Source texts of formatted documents
* * * * *

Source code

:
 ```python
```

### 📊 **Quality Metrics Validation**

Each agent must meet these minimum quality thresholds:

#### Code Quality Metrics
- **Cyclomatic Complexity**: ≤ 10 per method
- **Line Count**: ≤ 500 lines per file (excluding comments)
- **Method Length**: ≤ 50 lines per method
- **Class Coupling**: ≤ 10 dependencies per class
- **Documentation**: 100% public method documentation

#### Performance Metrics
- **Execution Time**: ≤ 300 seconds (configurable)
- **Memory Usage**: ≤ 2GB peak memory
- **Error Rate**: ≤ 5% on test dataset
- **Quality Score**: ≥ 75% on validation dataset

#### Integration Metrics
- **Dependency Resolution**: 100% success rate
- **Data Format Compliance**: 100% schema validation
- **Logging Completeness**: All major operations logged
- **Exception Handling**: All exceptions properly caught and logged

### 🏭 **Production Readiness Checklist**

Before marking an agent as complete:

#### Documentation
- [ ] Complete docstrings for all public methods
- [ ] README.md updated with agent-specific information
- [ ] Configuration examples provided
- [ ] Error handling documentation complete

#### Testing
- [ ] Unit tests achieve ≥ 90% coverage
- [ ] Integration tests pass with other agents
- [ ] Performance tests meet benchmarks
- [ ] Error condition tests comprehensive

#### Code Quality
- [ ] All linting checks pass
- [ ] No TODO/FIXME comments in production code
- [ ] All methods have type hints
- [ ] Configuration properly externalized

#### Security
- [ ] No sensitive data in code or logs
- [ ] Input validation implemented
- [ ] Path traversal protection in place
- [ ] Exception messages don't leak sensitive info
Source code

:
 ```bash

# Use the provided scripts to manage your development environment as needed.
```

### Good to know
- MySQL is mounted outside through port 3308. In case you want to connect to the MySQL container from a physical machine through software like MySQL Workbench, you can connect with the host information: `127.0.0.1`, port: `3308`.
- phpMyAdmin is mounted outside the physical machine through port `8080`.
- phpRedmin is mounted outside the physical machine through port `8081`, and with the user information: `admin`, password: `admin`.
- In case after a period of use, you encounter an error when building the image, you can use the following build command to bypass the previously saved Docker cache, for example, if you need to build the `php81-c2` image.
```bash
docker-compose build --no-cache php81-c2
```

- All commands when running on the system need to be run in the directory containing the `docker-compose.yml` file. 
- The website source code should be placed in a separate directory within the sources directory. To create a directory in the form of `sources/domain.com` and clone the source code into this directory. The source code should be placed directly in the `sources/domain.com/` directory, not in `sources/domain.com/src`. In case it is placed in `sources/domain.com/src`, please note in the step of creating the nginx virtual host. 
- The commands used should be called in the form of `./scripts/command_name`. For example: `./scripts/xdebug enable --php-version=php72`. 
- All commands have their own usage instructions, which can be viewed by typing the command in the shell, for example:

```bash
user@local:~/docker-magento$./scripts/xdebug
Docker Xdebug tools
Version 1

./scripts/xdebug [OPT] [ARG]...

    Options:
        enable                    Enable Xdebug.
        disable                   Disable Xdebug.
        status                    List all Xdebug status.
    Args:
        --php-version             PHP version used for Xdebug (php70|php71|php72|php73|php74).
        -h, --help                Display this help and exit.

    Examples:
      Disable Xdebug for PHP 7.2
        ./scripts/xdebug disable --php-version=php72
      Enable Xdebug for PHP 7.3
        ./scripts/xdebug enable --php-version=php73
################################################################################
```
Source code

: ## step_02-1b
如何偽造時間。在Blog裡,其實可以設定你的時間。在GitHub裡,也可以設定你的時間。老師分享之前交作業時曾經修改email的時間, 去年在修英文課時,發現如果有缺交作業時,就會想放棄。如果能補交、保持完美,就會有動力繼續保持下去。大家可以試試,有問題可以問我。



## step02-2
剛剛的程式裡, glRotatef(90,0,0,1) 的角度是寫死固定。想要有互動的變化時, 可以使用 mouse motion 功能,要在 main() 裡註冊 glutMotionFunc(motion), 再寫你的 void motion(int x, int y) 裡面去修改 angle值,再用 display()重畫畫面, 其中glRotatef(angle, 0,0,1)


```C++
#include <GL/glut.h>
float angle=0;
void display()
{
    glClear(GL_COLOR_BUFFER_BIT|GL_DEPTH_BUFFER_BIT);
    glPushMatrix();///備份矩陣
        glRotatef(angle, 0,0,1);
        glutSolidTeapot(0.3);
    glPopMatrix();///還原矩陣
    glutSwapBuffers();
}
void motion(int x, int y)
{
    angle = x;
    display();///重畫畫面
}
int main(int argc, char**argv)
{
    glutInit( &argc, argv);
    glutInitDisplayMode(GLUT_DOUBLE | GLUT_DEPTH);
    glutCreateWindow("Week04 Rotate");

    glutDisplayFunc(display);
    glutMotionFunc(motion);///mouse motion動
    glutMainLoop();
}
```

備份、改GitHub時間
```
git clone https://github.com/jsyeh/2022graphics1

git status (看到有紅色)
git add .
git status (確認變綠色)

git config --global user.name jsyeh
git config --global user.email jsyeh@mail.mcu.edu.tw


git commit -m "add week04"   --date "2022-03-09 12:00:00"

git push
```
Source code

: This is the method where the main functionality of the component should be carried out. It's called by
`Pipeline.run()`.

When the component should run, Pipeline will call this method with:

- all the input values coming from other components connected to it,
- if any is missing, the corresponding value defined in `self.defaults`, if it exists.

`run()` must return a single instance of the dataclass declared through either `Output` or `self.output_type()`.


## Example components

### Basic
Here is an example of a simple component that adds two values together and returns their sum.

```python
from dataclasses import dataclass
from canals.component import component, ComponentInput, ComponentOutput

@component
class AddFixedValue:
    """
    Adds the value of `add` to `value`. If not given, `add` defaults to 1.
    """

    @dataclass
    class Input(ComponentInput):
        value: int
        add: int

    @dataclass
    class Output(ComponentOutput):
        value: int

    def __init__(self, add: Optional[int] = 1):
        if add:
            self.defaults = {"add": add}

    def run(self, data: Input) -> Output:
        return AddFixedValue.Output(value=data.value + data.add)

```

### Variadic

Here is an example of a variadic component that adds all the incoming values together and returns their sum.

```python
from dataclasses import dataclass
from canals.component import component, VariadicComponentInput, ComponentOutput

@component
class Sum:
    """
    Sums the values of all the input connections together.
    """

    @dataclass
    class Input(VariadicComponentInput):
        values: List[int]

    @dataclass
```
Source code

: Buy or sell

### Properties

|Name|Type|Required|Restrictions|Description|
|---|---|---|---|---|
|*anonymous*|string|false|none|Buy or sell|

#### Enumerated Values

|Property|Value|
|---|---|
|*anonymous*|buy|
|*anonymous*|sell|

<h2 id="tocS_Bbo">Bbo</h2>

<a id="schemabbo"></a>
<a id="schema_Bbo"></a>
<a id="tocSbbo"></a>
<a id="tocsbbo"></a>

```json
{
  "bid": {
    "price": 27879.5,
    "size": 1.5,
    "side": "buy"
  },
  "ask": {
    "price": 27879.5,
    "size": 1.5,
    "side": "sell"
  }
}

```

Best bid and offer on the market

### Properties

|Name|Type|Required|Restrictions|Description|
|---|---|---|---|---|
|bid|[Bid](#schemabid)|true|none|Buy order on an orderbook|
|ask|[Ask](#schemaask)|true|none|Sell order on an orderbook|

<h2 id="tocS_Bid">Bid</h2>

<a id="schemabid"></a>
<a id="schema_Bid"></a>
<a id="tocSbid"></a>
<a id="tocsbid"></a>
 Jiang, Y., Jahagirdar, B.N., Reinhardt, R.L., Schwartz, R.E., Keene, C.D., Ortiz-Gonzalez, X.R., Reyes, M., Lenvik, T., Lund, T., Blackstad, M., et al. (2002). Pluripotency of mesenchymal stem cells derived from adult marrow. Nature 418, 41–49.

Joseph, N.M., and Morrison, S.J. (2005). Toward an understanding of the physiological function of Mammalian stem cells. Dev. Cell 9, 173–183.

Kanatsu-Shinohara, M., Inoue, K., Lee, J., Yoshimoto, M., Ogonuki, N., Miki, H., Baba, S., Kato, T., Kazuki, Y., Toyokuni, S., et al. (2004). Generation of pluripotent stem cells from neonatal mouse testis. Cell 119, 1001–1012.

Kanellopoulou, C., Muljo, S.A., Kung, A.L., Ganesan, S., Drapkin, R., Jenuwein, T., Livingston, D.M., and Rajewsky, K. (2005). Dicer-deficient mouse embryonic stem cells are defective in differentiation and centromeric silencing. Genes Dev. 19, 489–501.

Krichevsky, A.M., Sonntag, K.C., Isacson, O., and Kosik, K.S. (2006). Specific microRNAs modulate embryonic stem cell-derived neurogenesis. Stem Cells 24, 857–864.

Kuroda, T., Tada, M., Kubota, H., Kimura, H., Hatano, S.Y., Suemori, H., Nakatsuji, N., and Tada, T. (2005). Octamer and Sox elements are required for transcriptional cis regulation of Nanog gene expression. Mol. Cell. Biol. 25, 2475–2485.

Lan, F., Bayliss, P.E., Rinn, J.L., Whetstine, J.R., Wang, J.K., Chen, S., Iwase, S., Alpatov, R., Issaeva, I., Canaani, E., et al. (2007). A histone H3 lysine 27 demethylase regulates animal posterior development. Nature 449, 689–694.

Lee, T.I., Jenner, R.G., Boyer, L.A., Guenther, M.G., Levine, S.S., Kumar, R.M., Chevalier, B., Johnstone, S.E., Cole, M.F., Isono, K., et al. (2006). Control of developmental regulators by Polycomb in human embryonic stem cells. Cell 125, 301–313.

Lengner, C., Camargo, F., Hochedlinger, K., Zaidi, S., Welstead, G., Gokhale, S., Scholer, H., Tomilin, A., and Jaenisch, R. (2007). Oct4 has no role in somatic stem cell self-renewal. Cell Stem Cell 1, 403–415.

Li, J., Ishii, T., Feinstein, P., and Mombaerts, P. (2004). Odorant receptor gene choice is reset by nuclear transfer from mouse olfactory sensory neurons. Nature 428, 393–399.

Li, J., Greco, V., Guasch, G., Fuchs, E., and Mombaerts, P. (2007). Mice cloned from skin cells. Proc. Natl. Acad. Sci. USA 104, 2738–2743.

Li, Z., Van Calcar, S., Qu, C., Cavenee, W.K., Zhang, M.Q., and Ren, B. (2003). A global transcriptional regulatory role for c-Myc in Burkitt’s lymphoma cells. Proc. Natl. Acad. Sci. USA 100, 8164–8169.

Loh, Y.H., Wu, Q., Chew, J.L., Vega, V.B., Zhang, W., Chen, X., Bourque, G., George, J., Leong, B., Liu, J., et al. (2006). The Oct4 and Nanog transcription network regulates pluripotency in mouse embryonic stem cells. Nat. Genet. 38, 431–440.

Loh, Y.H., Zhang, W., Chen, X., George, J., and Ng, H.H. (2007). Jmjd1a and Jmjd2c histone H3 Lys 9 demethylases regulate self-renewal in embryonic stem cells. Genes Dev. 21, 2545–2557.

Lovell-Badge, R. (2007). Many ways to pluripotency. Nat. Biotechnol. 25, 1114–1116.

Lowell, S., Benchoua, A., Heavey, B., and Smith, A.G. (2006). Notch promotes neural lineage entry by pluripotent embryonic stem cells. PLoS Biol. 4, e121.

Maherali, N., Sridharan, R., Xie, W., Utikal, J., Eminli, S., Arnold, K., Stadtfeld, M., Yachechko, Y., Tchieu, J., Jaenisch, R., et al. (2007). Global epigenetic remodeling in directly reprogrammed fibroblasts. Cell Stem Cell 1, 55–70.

* * * * *

• WORK INSTRUCTION:
Search the data above for the word "pluripotent". Copy each line it is in.

• FINISHED TASK:
Kanatsu-Shinohara, M., Inoue, K., Lee, J., Yoshimoto, M., Ogonuki, N., Miki, H., Baba, S., Kato, T., Kazuki, Y., Toyokuni, S., et al. (2004). Generation of pluripotent stem cells from neonatal mouse testis. Cell 119, 1001–1012.
Lowell, S., Benchoua, A., Heavey, B., and Smith, A.G. (2006). Notch promotes neural lineage entry by pluripotent embryonic stem cells. PLoS Biol. 4, e121.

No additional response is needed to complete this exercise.